Lead your child to make heroes of men who have not followed the crowd, but have been their own wills. Make heroes of Martin Luther, Benjamin Franklin, and others. Remind the child that no one who did things because others did them has his name indelibly imprinted in the pages of history for his greatness. They used their own minds, were guided by their own consciences, and exercised their own wills. The world may laugh or scorn. The world may criticize or condemn, but they were their own men and though they wanted to please. Often when a strong person of conviction refuses to follow the crowd, the crowd will follow him.
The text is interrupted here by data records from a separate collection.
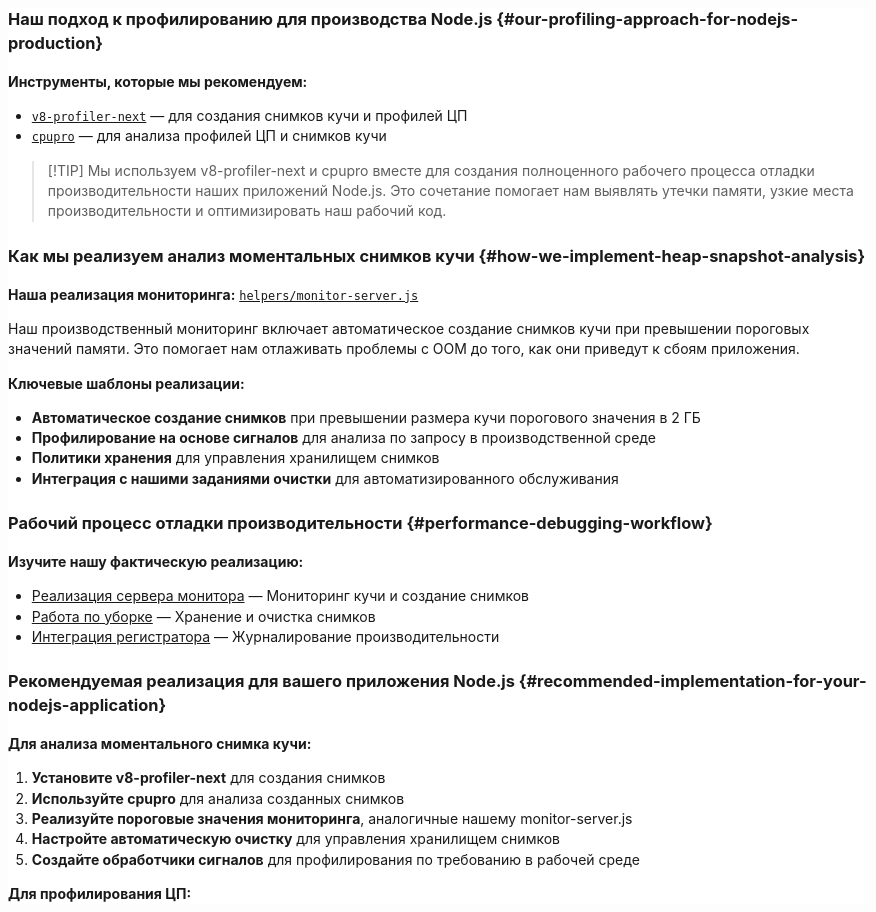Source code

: ### Наш подход к профилированию для производства Node.js {#our-profiling-approach-for-nodejs-production}

**Инструменты, которые мы рекомендуем:**

* [`v8-profiler-next`](https://www.npmjs.com/package/v8-profiler-next) — для создания снимков кучи и профилей ЦП
* [`cpupro`](https://github.com/discoveryjs/cpupro) — для анализа профилей ЦП и снимков кучи

> \[!TIP]
> Мы используем v8-profiler-next и cpupro вместе для создания полноценного рабочего процесса отладки производительности наших приложений Node.js. Это сочетание помогает нам выявлять утечки памяти, узкие места производительности и оптимизировать наш рабочий код.

### Как мы реализуем анализ моментальных снимков кучи {#how-we-implement-heap-snapshot-analysis}

**Наша реализация мониторинга:** [`helpers/monitor-server.js`](https://github.com/forwardemail/forwardemail.net/blob/master/helpers/monitor-server.js)

Наш производственный мониторинг включает автоматическое создание снимков кучи при превышении пороговых значений памяти. Это помогает нам отлаживать проблемы с OOM до того, как они приведут к сбоям приложения.

**Ключевые шаблоны реализации:**

* **Автоматическое создание снимков** при превышении размера кучи порогового значения в 2 ГБ
* **Профилирование на основе сигналов** для анализа по запросу в производственной среде
* **Политики хранения** для управления хранилищем снимков
* **Интеграция с нашими заданиями очистки** для автоматизированного обслуживания

### Рабочий процесс отладки производительности {#performance-debugging-workflow}

**Изучите нашу фактическую реализацию:**

* [Реализация сервера монитора](https://github.com/forwardemail/forwardemail.net/blob/master/helpers/monitor-server.js) — Мониторинг кучи и создание снимков
* [Работа по уборке](https://github.com/forwardemail/forwardemail.net/blob/master/jobs/cleanup-tmp.js) — Хранение и очистка снимков
* [Интеграция регистратора](https://github.com/forwardemail/forwardemail.net/blob/master/helpers/logger.js) — Журналирование производительности

### Рекомендуемая реализация для вашего приложения Node.js {#recommended-implementation-for-your-nodejs-application}

**Для анализа моментального снимка кучи:**

1. **Установите v8-profiler-next** для создания снимков
2. **Используйте cpupro** для анализа созданных снимков
3. **Реализуйте пороговые значения мониторинга**, аналогичные нашему monitor-server.js
4. **Настройте автоматическую очистку** для управления хранилищем снимков
5. **Создайте обработчики сигналов** для профилирования по требованию в рабочей среде

**Для профилирования ЦП:**
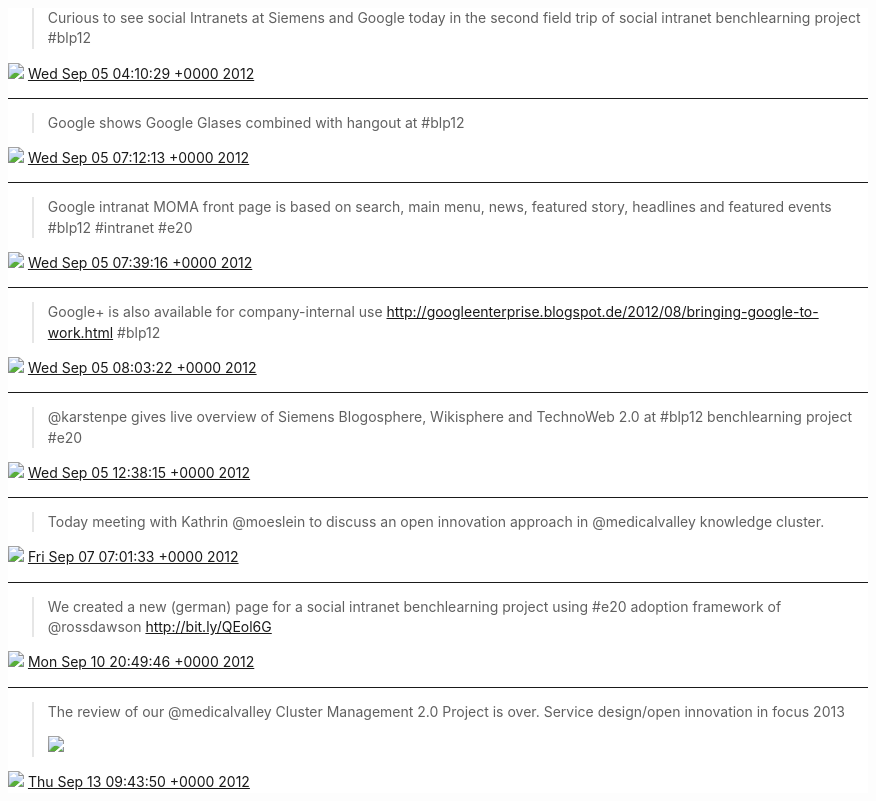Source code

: > Curious to see social Intranets at Siemens and Google today in the second field trip of social intranet benchlearning project #blp12

<img src="media/tweet.ico" width="12" /> [Wed Sep 05 04:10:29 +0000 2012](https://twitter.com/SimonDueckert/status/243199398711013376)

----

> Google shows Google Glases combined with hangout at #blp12

<img src="media/tweet.ico" width="12" /> [Wed Sep 05 07:12:13 +0000 2012](https://twitter.com/SimonDueckert/status/243245131149479936)

----

> Google intranat MOMA front page is based on search, main menu, news, featured story, headlines and featured events #blp12 #intranet #e20

<img src="media/tweet.ico" width="12" /> [Wed Sep 05 07:39:16 +0000 2012](https://twitter.com/SimonDueckert/status/243251938991411200)

----

> Google+ is also available for company-internal use http://googleenterprise.blogspot.de/2012/08/bringing-google-to-work.html #blp12

<img src="media/tweet.ico" width="12" /> [Wed Sep 05 08:03:22 +0000 2012](https://twitter.com/SimonDueckert/status/243258005276225536)

----

> @karstenpe gives live overview of Siemens Blogosphere, Wikisphere and TechnoWeb 2.0 at #blp12 benchlearning project #e20

<img src="media/tweet.ico" width="12" /> [Wed Sep 05 12:38:15 +0000 2012](https://twitter.com/SimonDueckert/status/243327180036268032)

----

> Today meeting with Kathrin @moeslein to discuss an open innovation approach in @medicalvalley knowledge cluster.

<img src="media/tweet.ico" width="12" /> [Fri Sep 07 07:01:33 +0000 2012](https://twitter.com/SimonDueckert/status/243967221846663168)

----

> We created a new (german) page for a social intranet benchlearning project using #e20 adoption framework of @rossdawson http://bit.ly/QEol6G

<img src="media/tweet.ico" width="12" /> [Mon Sep 10 20:49:46 +0000 2012](https://twitter.com/SimonDueckert/status/245262815118635009)

----

> The review of our @medicalvalley  Cluster Management 2.0 Project is over. Service design/open innovation in focus 2013 
> 
> ![](http://t.co/LRqpgvZ5)

<img src="media/tweet.ico" width="12" /> [Thu Sep 13 09:43:50 +0000 2012](https://twitter.com/SimonDueckert/status/246182387250245632)
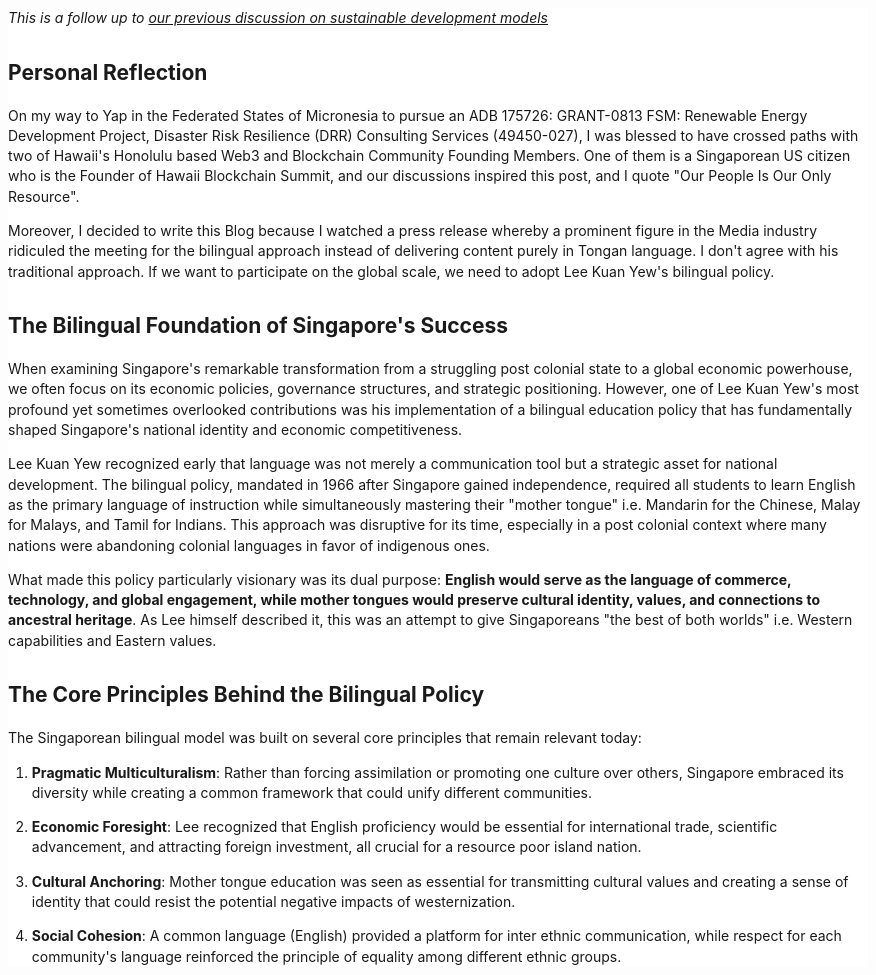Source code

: *This is a follow up to [our previous discussion on sustainable development models](https://github.com/EdwinLiavaa/liavaa.space/blob/main/blog/20250329/20250329.md)*

## Personal Reflection

On my way to Yap in the Federated States of Micronesia to pursue an ADB 175726: GRANT-0813 FSM: Renewable Energy Development Project, Disaster Risk Resilience (DRR) Consulting Services (49450-027), I was blessed to have crossed paths with two of Hawaii's Honolulu based Web3 and Blockchain Community Founding Members. One of them is a Singaporean US citizen who is the Founder of Hawaii Blockchain Summit, and our discussions inspired this post, and I quote "Our People Is Our Only Resource".

Moreover, I decided to write this Blog because I watched a press release whereby a prominent figure in the Media industry ridiculed the meeting for the bilingual approach instead of delivering content purely in Tongan language. I don't agree with his traditional approach. If we want to participate on the global scale, we need to adopt Lee Kuan Yew's bilingual policy.

## The Bilingual Foundation of Singapore's Success

When examining Singapore's remarkable transformation from a struggling post colonial state to a global economic powerhouse, we often focus on its economic policies, governance structures, and strategic positioning. However, one of Lee Kuan Yew's most profound yet sometimes overlooked contributions was his implementation of a bilingual education policy that has fundamentally shaped Singapore's national identity and economic competitiveness.

Lee Kuan Yew recognized early that language was not merely a communication tool but a strategic asset for national development. The bilingual policy, mandated in 1966 after Singapore gained independence, required all students to learn English as the primary language of instruction while simultaneously mastering their "mother tongue" i.e. Mandarin for the Chinese, Malay for Malays, and Tamil for Indians. This approach was disruptive for its time, especially in a post colonial context where many nations were abandoning colonial languages in favor of indigenous ones.

What made this policy particularly visionary was its dual purpose: **English would serve as the language of commerce, technology, and global engagement, while mother tongues would preserve cultural identity, values, and connections to ancestral heritage**. As Lee himself described it, this was an attempt to give Singaporeans "the best of both worlds" i.e. Western capabilities and Eastern values.

## The Core Principles Behind the Bilingual Policy

The Singaporean bilingual model was built on several core principles that remain relevant today:

1. **Pragmatic Multiculturalism**: Rather than forcing assimilation or promoting one culture over others, Singapore embraced its diversity while creating a common framework that could unify different communities.

2. **Economic Foresight**: Lee recognized that English proficiency would be essential for international trade, scientific advancement, and attracting foreign investment, all crucial for a resource poor island nation.

3. **Cultural Anchoring**: Mother tongue education was seen as essential for transmitting cultural values and creating a sense of identity that could resist the potential negative impacts of westernization.

4. **Social Cohesion**: A common language (English) provided a platform for inter ethnic communication, while respect for each community's language reinforced the principle of equality among different ethnic groups.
7. Fear of superstition. Many children are so superstitious that life if filled with unnecessary fears. They are told too many stories of ghosts and witches and are taught to fear them by parents who zealously and yet wrongly discipline. The wise parent will lead his child to avoid such superstitions as being afraid of a black cat or crossing the street, being superstitious about the number 13 or the day Friday. Teach him that Columbus, who discovered American was born on Friday; Washington was born on Friday as were Tennyson, Dickens, Michelangelo, and others. The Battle of Bunker Hill occurred on Friday, June 17, 1775. The English surrendered at Yorktown on Friday, October 18, 1781. The union of the colonists was made on Friday, May 20, 1775. The Mayflower disembarked its first persons on American soil on Friday, and it landed at Plymouth Rock on Friday. Have them purposely do things on the 13th and use the number 13. Don't let him go through life being fearful of Friday, or the 13th. or black cats, etc. Teach the child that God is able to protect every day and that there are no accidents in the life of a Christian. Teach him Romans 8:28. Show him that everything works together for good if he loves God and stays in God's will. Hence, there are no accidents, there is no need for superstition, and the Christian can trust God for everything. So can the child!
There are many other fears that should be avoided or alleviated in the mind of a child. There are some justifiable fears that need to be placed in proper perspective. These fears should not, however, be exaggerated. Then there are things which the child should fear but which he should face. He should realize that the degree of courage is determined by the degree of fear. If there is no fear, there is no courage; simply recklessness. Over and over again the child should hear the words, "Use your own will. Let the will decide what you do. Let neither feelings nor fear control you."
Of course, one of the secrets to avoid, alleviate, and overcome fear, is to stay busy. Idle time is the time often spent in building imaginary enemies with imaginary ends and results. It is said that Sir Walter Scott dictated IVANHOE while he was in a painful condition. He kept his mind on his story and continued to write even though he was writhing in pain. Folks who watched him said that he would become so engrossed in the story that he would get up and pace from one side of the room to the other while dictating, obviously in pain but oblivious to it because he was busy. Think of the times our Lord came to troubled ones and said, "Fear not." May He speak those words to us and through us to our children that their lives may be free from unnecessary fears and full of courage to do right even when afraid to do so.